Resonant averaging for weakly nonlinear stochastic Schr\"odinger equations

TL;DR

This paper analyzes the limiting behavior of weakly nonlinear stochastic Schrödinger equations on a torus as the small parameter tends to zero, showing it is governed by an effective resonant equation relevant to weak turbulence.

Contribution

The paper introduces a novel averaging method for weakly nonlinear stochastic Schrödinger equations, deriving an effective equation that captures the limiting dynamics and stationary measures as the small parameter approaches zero.

Findings

The solutions converge to an effective resonant equation as the parameter tends to zero.

The stationary measure of the original system converges to that of the effective equation.

Resonant terms dominate the nonlinear dynamics in the limiting regime.

Abstract

We consider the free linear Schroedinger equation on a torus $\mathbb T^d$, perturbed by a Hamiltonian nonlinearity, driven by a random force and damped by a linear damping: $$u_t -i\Delta u +i\nu \rho |u|^{2q_*}u = - \nu f(-\Delta) u + \sqrt\nu\,\frac{d}{d t}\sum_{k\in \mathbb Z^d} b_k\beta^k(t)e^{ik\cdot x} \ . $$ Here $u=u(t,x),\ x\in\mathbb T^d$, $0<\nu\ll1$, $q_*\in\mathbb N\cup\{0\}$, $f$ is a positive continuous function, $\rho$ is a positive parameter and $\beta^k(t)$ are standard independent complex Wiener processes.
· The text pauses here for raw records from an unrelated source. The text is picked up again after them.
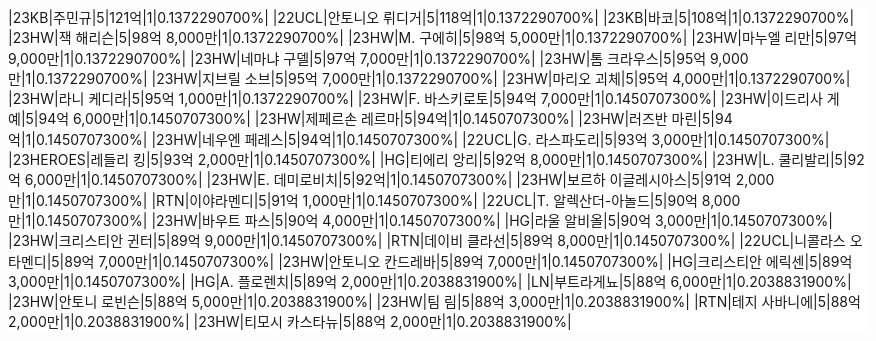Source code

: |23KB|주민규|5|121억|1|0.1372290700%|
|22UCL|안토니오 뤼디거|5|118억|1|0.1372290700%|
|23KB|바코|5|108억|1|0.1372290700%|
|23HW|잭 해리슨|5|98억 8,000만|1|0.1372290700%|
|23HW|M. 구에히|5|98억 5,000만|1|0.1372290700%|
|23HW|마누엘 리만|5|97억 9,000만|1|0.1372290700%|
|23HW|네마냐 구델|5|97억 7,000만|1|0.1372290700%|
|23HW|톰 크라우스|5|95억 9,000만|1|0.1372290700%|
|23HW|지브릴 소브|5|95억 7,000만|1|0.1372290700%|
|23HW|마리오 괴체|5|95억 4,000만|1|0.1372290700%|
|23HW|라니 케디라|5|95억 1,000만|1|0.1372290700%|
|23HW|F. 바스키로토|5|94억 7,000만|1|0.1450707300%|
|23HW|이드리사 게예|5|94억 6,000만|1|0.1450707300%|
|23HW|제페르손 레르마|5|94억|1|0.1450707300%|
|23HW|러즈반 마린|5|94억|1|0.1450707300%|
|23HW|네우엔 페레스|5|94억|1|0.1450707300%|
|22UCL|G. 라스파도리|5|93억 3,000만|1|0.1450707300%|
|23HEROES|레들리 킹|5|93억 2,000만|1|0.1450707300%|
|HG|티에리 앙리|5|92억 8,000만|1|0.1450707300%|
|23HW|L. 쿨리발리|5|92억 6,000만|1|0.1450707300%|
|23HW|E. 데미로비치|5|92억|1|0.1450707300%|
|23HW|보르하 이글레시아스|5|91억 2,000만|1|0.1450707300%|
|RTN|이야라멘디|5|91억 1,000만|1|0.1450707300%|
|22UCL|T. 알렉산더-아놀드|5|90억 8,000만|1|0.1450707300%|
|23HW|바우트 파스|5|90억 4,000만|1|0.1450707300%|
|HG|라울 알비올|5|90억 3,000만|1|0.1450707300%|
|23HW|크리스티안 귄터|5|89억 9,000만|1|0.1450707300%|
|RTN|데이비 클라선|5|89억 8,000만|1|0.1450707300%|
|22UCL|니콜라스 오타멘디|5|89억 7,000만|1|0.1450707300%|
|23HW|안토니오 칸드레바|5|89억 7,000만|1|0.1450707300%|
|HG|크리스티안 에릭센|5|89억 3,000만|1|0.1450707300%|
|HG|A. 플로렌치|5|89억 2,000만|1|0.2038831900%|
|LN|부트라게뇨|5|88억 6,000만|1|0.2038831900%|
|23HW|안토니 로빈슨|5|88억 5,000만|1|0.2038831900%|
|23HW|팀 림|5|88억 3,000만|1|0.2038831900%|
|RTN|테지 사바니에|5|88억 2,000만|1|0.2038831900%|
|23HW|티모시 카스타뉴|5|88억 2,000만|1|0.2038831900%|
We are interested in limiting, as $\nu\to0$, behaviour of solutions for this equation and of its stationary measure. Writing the equation in the slow time $\tau=\nu t$, we prove that the limiting behaviour of the both is described by the effective equation $$ u_\tau+ f(-\Delta) u = -iF(u)+\frac{d}{d\tau}\sum b_k\beta^k(\tau)e^{ik\cdot x} \, $$ where the nonlinearity $F(u)$ is made out of the resonant terms of the monomial $ |u|^{2q_*}u$. We explain the relevance of this result for the problem of weak turbulence.